Postby hiriskpaul » February 2nd, 2023, 7:08 pm

BigTim wrote:
hiriskpaul wrote:
BigTim wrote:
hiriskpaul wrote:I would not say I was "prioritising IHT avoidance", which would actually be illegal if taken literally.


it would not. Avoidance is legal, evasion is illegal. Using an ISA is a legal CGT avoidance strategy ;)

Not according to the HMRC.

Tax avoidance:
Tax avoidance involves bending the rules of the tax system to try to gain a tax advantage that Parliament never intended.

It often involves contrived, artificial transactions that serve little or no purpose other than to produce this advantage. It involves operating within the letter, but not the spirit, of the law.


https://www.gov.uk/guidance/tax-avoidan ... troduction

Investing in an ISA, a Parliament approved tax saving device is not tax avoidance. Neither is paying money into a pension, participating in an EIS, making CGT free gains on gilts/QCBs, buying premium bonds or giving to charity.

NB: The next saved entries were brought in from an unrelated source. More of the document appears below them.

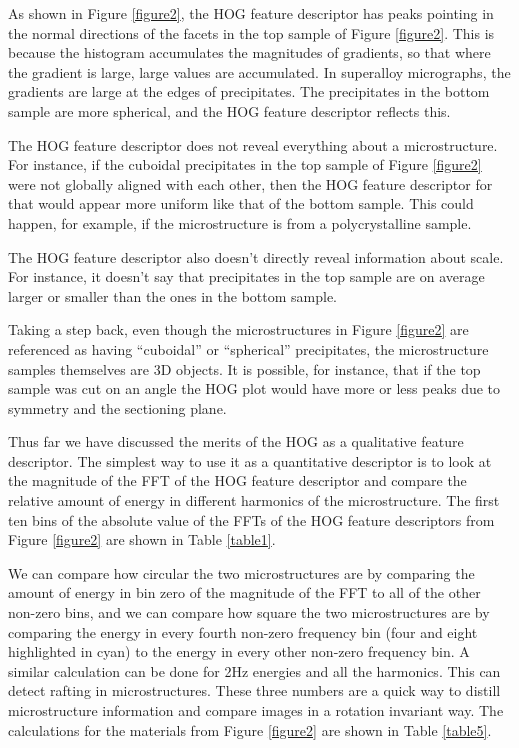 \documentclass[review]{elsarticle}
\begin{document}
	As shown in Figure \ref{figure2}, the HOG feature descriptor has peaks pointing in the normal directions of the facets in the top sample of Figure \ref{figure2}. This is because the histogram accumulates the magnitudes of gradients, so that where the gradient is large, large values are accumulated. In superalloy micrographs, the gradients are large at the edges of precipitates. The precipitates in the bottom sample are more spherical, and the HOG feature descriptor reflects this.
	
	The HOG feature descriptor does not reveal everything about a microstructure. For instance, if the cuboidal precipitates in the top sample of Figure \ref{figure2} were not globally aligned with each other, then the HOG feature descriptor for that would appear more uniform like that of the bottom sample. This could happen, for example, if the microstructure is from a polycrystalline sample.
	
	The HOG feature descriptor also doesn't directly reveal information about scale. For instance, it doesn't say that precipitates in the top sample are on average larger or smaller than the ones in the bottom sample.
	
	Taking a step back, even though the microstructures in Figure \ref{figure2} are referenced as having ``cuboidal'' or ``spherical'' precipitates, the microstructure samples themselves are 3D objects. It is possible, for instance, that if the top sample was cut on an angle the HOG plot would have more or less peaks due to symmetry and the sectioning plane.

	Thus far we have discussed the merits of the HOG as a qualitative feature descriptor. The simplest way to use it as a quantitative descriptor is to look at the magnitude of the FFT of the HOG feature descriptor and compare the relative amount of energy in different harmonics of the microstructure. The first ten bins of the absolute value of the FFTs of the HOG feature descriptors from Figure \ref{figure2} are shown in Table \ref{table1}.
	
  	We can compare how circular the two microstructures are by comparing the amount of energy in bin zero of the magnitude of the FFT to all of the other non-zero bins, and we can compare how square the two microstructures are by comparing the energy in every fourth non-zero frequency bin (four and eight highlighted in cyan) to the energy in every other non-zero frequency bin. A similar calculation can be done for 2Hz energies and all the harmonics. This can detect rafting in microstructures. These three numbers are a quick way to distill microstructure information and compare images in a rotation invariant way. The calculations for the materials from Figure \ref{figure2} are shown in Table \ref{table5}.
	
\end{document}
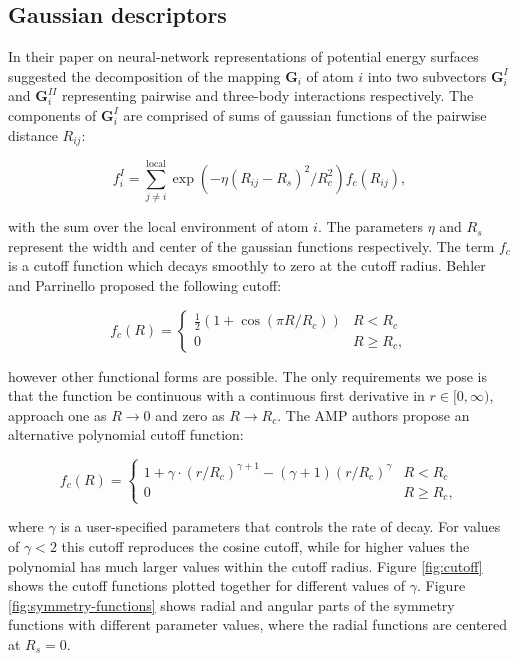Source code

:\subsection{Gaussian descriptors}
In their paper on neural-network representations of
potential energy surfaces \parencite[Behler, J\"{o}rg and
Parrinello, Michele]{behler2007generalized}
suggested the decomposition of the mapping $\bm{G}_i$ of atom $i$
into two subvectors $\bm{G}_i^I$ and $\bm{G}_i^{II}$ representing
pairwise and three-body interactions respectively.
The components of $\bm{G}_i^I$ are comprised of
sums of gaussian functions of the pairwise distance $R_{ij}$:

\begin{equation}
 f_i^I = \sum_{j \neq i}^{\text{local}}
    \exp \left( -\eta(R_{ij} - R_s)^2 / R_c^2 \right) f_c (R_{ij}) , 
\end{equation}

with the sum over the local environment of atom $i$.
The parameters $\eta$ and $R_s$ represent the width and center
of the gaussian functions respectively. The term $f_c$
is a cutoff function which decays smoothly to zero
at the cutoff radius. Behler and Parrinello proposed
the following cutoff:

\begin{equation}
    f_c(R) =
\begin{cases}
    \frac{1}{2}\left(1 + \cos \left(\pi R / R_c \right) \right) & R < R_c \\
    0 & R \geq R_c ,
\end{cases}
\end{equation}

however other functional forms are possible.
The only requirements we pose
is that the function be continuous with a continuous first derivative
in $r \in [0, \infty)$,
approach one as $R \rightarrow 0$
and zero as $R \rightarrow R_c$.
The AMP authors propose an alternative polynomial cutoff function:

\begin{equation}
    f_c(R) =
\begin{cases}
    1 + \gamma \cdot (r / R_c)^{\gamma + 1} - (\gamma + 1)(r / R_c)^{\gamma} & R < R_c \\
    0 & R \geq R_c ,
\end{cases}
\end{equation}

where $\gamma$ is a user-specified parameters that controls the rate of decay.
For values of $\gamma < 2$ this cutoff reproduces the cosine cutoff, while for higher
values the polynomial has much larger values within the cutoff radius.
Figure \ref{fig:cutoff} shows the cutoff functions plotted together
for different values of $\gamma$.
Figure \ref{fig:symmetry-functions} shows radial and angular parts of the symmetry functions
with different parameter values, where the radial functions are centered at $R_s = 0$.

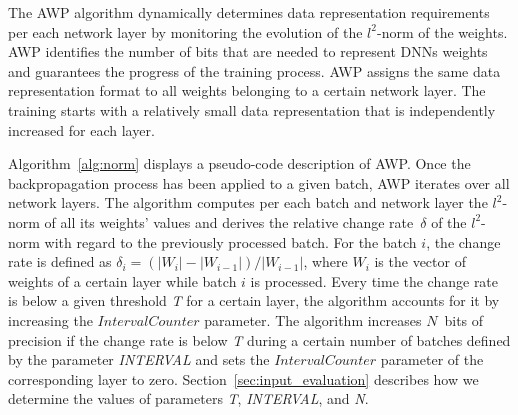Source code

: The AWP algorithm dynamically  
determines data representation requirements per each network layer by monitoring the 
evolution of the $l^2$-norm of the weights.
AWP identifies the number of bits that are needed to represent 
DNNs weights and guarantees the progress of the training process.
AWP assigns the same data representation format to all weights 
belonging to a certain network layer.
The training starts with a relatively small data representation that is independently 
increased for each layer. 
%

Algorithm~\ref{alg:norm} displays a pseudo-code description of AWP.
Once the backpropagation process has been applied to a given batch, AWP iterates over all network layers.
The algorithm computes per each batch and network layer the $l^2$-norm of all its weights' values 
and derives the relative change rate~$\delta$ of the $l^2$-norm 
with regard to the previously processed batch. 
For the batch $i$, the change rate is defined as  
$\delta_i=(|W_i| - |W_{i-1}|)/|W_{i-1}|$, where $W_i$ is the vector of weights 
of a certain layer while batch $i$ is processed. 
Every time the change rate is below a given threshold \textit{T} for a certain 
layer, the algorithm accounts for it by increasing the $IntervalCounter$ parameter.
The algorithm increases $N$~bits of precision if the change 
rate is below \textit{T} during a certain number of batches defined by the parameter
\textit{INTERVAL} 
and sets the $IntervalCounter$ parameter of the corresponding layer to zero.
Section~\ref{sec:input_evaluation} describes how we determine the values of parameters \textit{T}, \textit{INTERVAL}, and \textit{N}.

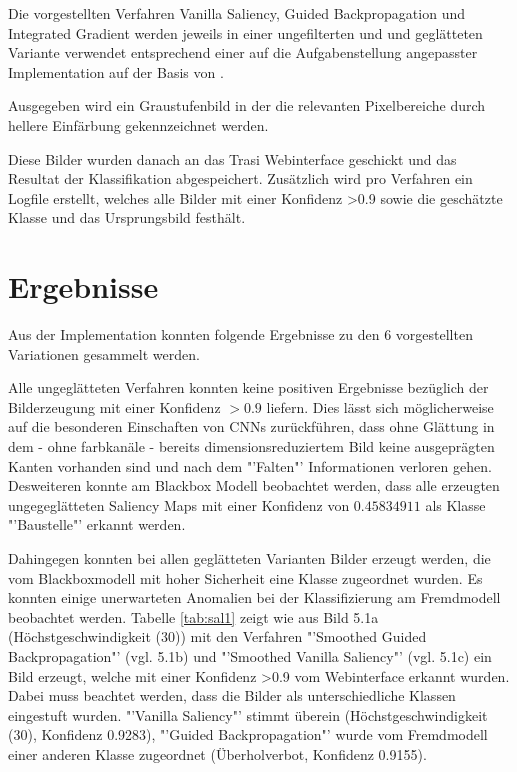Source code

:Die vorgestellten Verfahren Vanilla Saliency\cite{simonyan_deep_2013}, Guided Backpropagation\cite{springenberg_striving_2014} und Integrated Gradient\cite{sundararajan_axiomatic_2017} werden jeweils in einer ungefilterten und und geglätteten Variante verwendet entsprechend einer auf die Aufgabenstellung angepasster Implementation auf der Basis von \cite{anh_implementations_2019}. 

Ausgegeben wird ein Graustufenbild in der die relevanten Pixelbereiche durch hellere Einfärbung gekennzeichnet werden.

Diese Bilder wurden danach an das Trasi Webinterface geschickt und das Resultat der Klassifikation abgespeichert. Zusätzlich wird pro Verfahren ein Logfile erstellt, welches alle Bilder mit einer Konfidenz >0.9 sowie die geschätzte Klasse und das Ursprungsbild festhält.
%
%
%
%


\section{Ergebnisse}

Aus der Implementation konnten folgende Ergebnisse zu den 6 vorgestellten Variationen gesammelt werden. 

Alle ungeglätteten Verfahren konnten keine positiven Ergebnisse bezüglich der Bilderzeugung mit einer Konfidenz $> 0.9$ liefern. Dies lässt sich möglicherweise auf die besonderen Einschaften von \acp{CNN} zurückführen, dass ohne Glättung in dem - ohne farbkanäle - bereits dimensionsreduziertem Bild keine ausgeprägten Kanten vorhanden sind und nach dem "'Falten"' Informationen verloren gehen. Desweiteren konnte am Blackbox Modell beobachtet werden, dass alle erzeugten ungegeglätteten Saliency Maps mit einer Konfidenz von $0.45834911$ als Klasse "'Baustelle"' erkannt werden.

Dahingegen konnten bei allen geglätteten Varianten Bilder erzeugt werden, die vom Blackboxmodell mit hoher Sicherheit eine Klasse zugeordnet wurden. Es konnten einige unerwarteten Anomalien bei der Klassifizierung am Fremdmodell beobachtet werden.  Tabelle \ref{tab:sal1} zeigt wie aus Bild 5.1a (Höchstgeschwindigkeit (30))  mit den Verfahren "'Smoothed Guided Backpropagation"' (vgl. 5.1b) und "'Smoothed Vanilla Saliency"' (vgl. 5.1c) ein Bild erzeugt, welche mit einer Konfidenz >0.9 vom Webinterface erkannt wurden. Dabei muss beachtet werden, dass die Bilder als unterschiedliche Klassen eingestuft wurden. "'Vanilla Saliency"' stimmt überein (Höchstgeschwindigkeit (30), Konfidenz 0.9283), "'Guided Backpropagation"' wurde vom Fremdmodell einer anderen Klasse zugeordnet (Überholverbot, Konfidenz 0.9155).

Edit: more to the point, stopping working because you have had enough of it and have become financially independent is not tax avoidance either! Although you will pay less tax.


Er yes according to HMRC, you said that if it were tax avoidance it would be illegal, but you've quoted something that says it's legal :)

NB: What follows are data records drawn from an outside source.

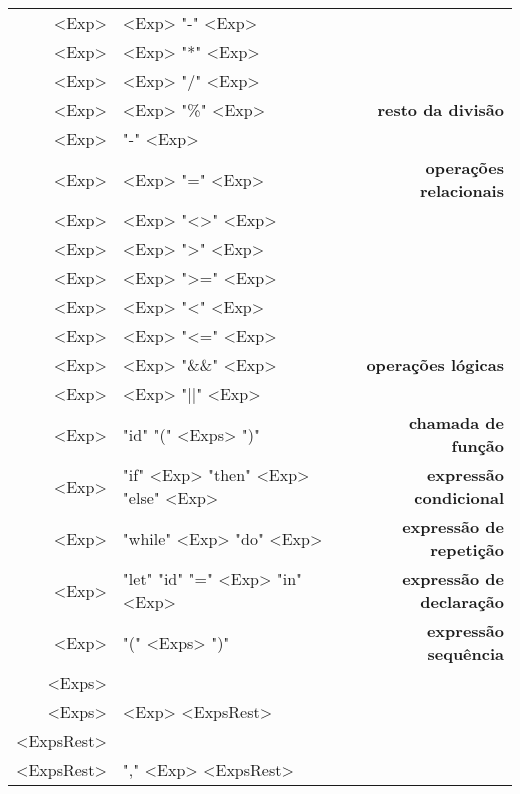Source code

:\documentclass[a4paper,10pt,brazil]{article}
\begin{document}
\begin{synshorts}
\begin{center}
\begin{tabular}{r@{$\;\rightarrow\;$}l>{\bfseries}r}
      <Exp>         & <Exp> "-" <Exp>                      &                         \\
      <Exp>         & <Exp> "*" <Exp>                      &                         \\
      <Exp>         & <Exp> "/" <Exp>                      &                         \\
      <Exp>         & <Exp> "\%" <Exp>                     & resto da divisão        \\
      <Exp>         & "-" <Exp>                            &                         \\
      <Exp>         & <Exp> "=" <Exp>                      & operações relacionais   \\
      <Exp>         & <Exp> "<>" <Exp>                     &                         \\
      <Exp>         & <Exp> ">" <Exp>                      &                         \\
      <Exp>         & <Exp> ">=" <Exp>                     &                         \\
      <Exp>         & <Exp> "<" <Exp>                      &                         \\
      <Exp>         & <Exp> "<=" <Exp>                     &                         \\
      <Exp>         & <Exp> "\&\&" <Exp>                   & operações lógicas       \\
      <Exp>         & <Exp> "||" <Exp>                     &                         \\
      <Exp>         & "id" "(" <Exps> ")"                  & chamada de função       \\
      <Exp>         & "if" <Exp> "then" <Exp> "else" <Exp> & expressão condicional   \\
      <Exp>         & "while" <Exp> "do" <Exp>             & expressão de repetição  \\
      <Exp>         & "let" "id" "=" <Exp> "in" <Exp>      & expressão de declaração \\
      <Exp>         & "(" <Exps> ")"                       & expressão sequência     \\[.9em]
      <Exps>        &                                      &                         \\
      <Exps>        & <Exp> <ExpsRest>                     &                         \\
      <ExpsRest>    &                                      &                         \\
      <ExpsRest>    & "," <Exp> <ExpsRest>                 &                         \\
    \end{tabular}
  \end{center}
\end{synshorts}
\end{document}
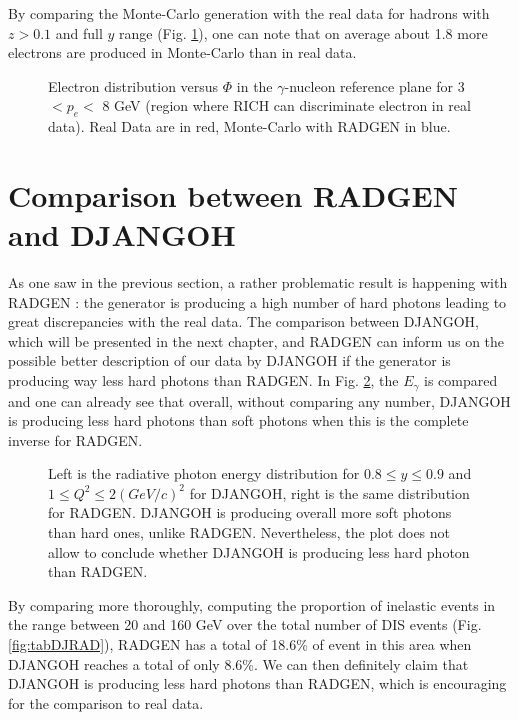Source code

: By comparing the Monte-Carlo generation with the real data for hadrons with $z>0.1$ and full $y$ range (Fig. \ref{fig:ph_pl}), one can note that on
average about 1.8 more electrons are produced in Monte-Carlo than in real data.

\begin{figure}[htb!]
\centerline{}
\caption{Electron distribution versus $\Phi$ in the $\gamma$-nucleon reference plane for 3 $< p_e <$ 8 GeV (region where RICH can discriminate electron in real data). Real Data are in red, Monte-Carlo with RADGEN in blue.}\label{fig:ph_pl}
\end{figure}


\section{Comparison between RADGEN and DJANGOH}

As one saw in the previous section, a rather problematic result is happening with RADGEN : the generator is
producing a high number of hard photons leading to great discrepancies with the real data. The comparison between
DJANGOH, which will be presented in the next chapter, and RADGEN can inform us on the possible better description
of our data by DJANGOH if the generator is producing way less hard photons than RADGEN. In Fig. \ref{fig:DJRAD},
the $E_{\gamma}$ is compared and one can already see that overall, without comparing any number, DJANGOH is producing
less hard photons than soft photons when this is the complete inverse for RADGEN.

\begin{figure}[htb]
\centerline{}
\caption{Left is the radiative photon energy distribution for $0.8 \leq y \leq 0.9$ and $1 \leq Q^2 \leq 2 (GeV/c)^2$ for DJANGOH, right is the same distribution for RADGEN.
DJANGOH is producing overall more soft photons than hard ones, unlike RADGEN. Nevertheless, the plot does not allow
to conclude whether DJANGOH is producing less hard photon than RADGEN.}\label{fig:DJRAD}
\end{figure}

By comparing more thoroughly, computing the proportion of inelastic events in the range between 20 and 160 GeV
over the total number of DIS events (Fig. \ref{fig:tabDJRAD}), RADGEN has a total of 18.6\% of event in this
area when DJANGOH reaches a total of only 8.6\%. We can then definitely claim that DJANGOH is producing less
hard photons than RADGEN, which is encouraging for the comparison to real data.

It's always been the principle that one may arrange one's affairs however one sees fit to legally minimise the tax paid and I take the point that schemes specifically created by the govt with the intent of encouraging people to allocate capital in a particular way, with the incentive of avoiding tax (VCTS, ISAs, EIS etc) are not considered "avoidance" by HMRC.

It's that "contrived" bit that's key. Because investing in a film scheme was certainly not tax avoidance (the film tax credits were set up to encourage investment in the film industry just like EIS and other govt incentives). Until it definitely was because the schemes were being "contrived"

I remember many years ago (when I contracted through a ltd company) being contacted by an accountant very eager to get me to use a contrived (though perfectly legal, as verified by barristers she was at pains to point out) loan scheme to reduce my tax rate to single digits. I felt it was too convoluted and in addition to a moral consideration, too apt to be attacked by retrospective legislation so I declined despite entreaties. So it proved

https://www.gov.uk/government/publicati ... oan-charge

The schemes remained legal but were taxed retrospectively.

Quite right, I should have said probably ending up illegal. ;)

As you have noticed, the emphasis has changed somewhat from avoidance being legal to avoidance only legal until HMRC say otherwise! And HMRC usually do come down on illegal once they have had a good look at a contrived scheme, regardless of what the scheme's barristers may say. Barristers are very unlikely to give a totally unqualified nod to a tax avoidance scheme in any case. Or very little else in my experience.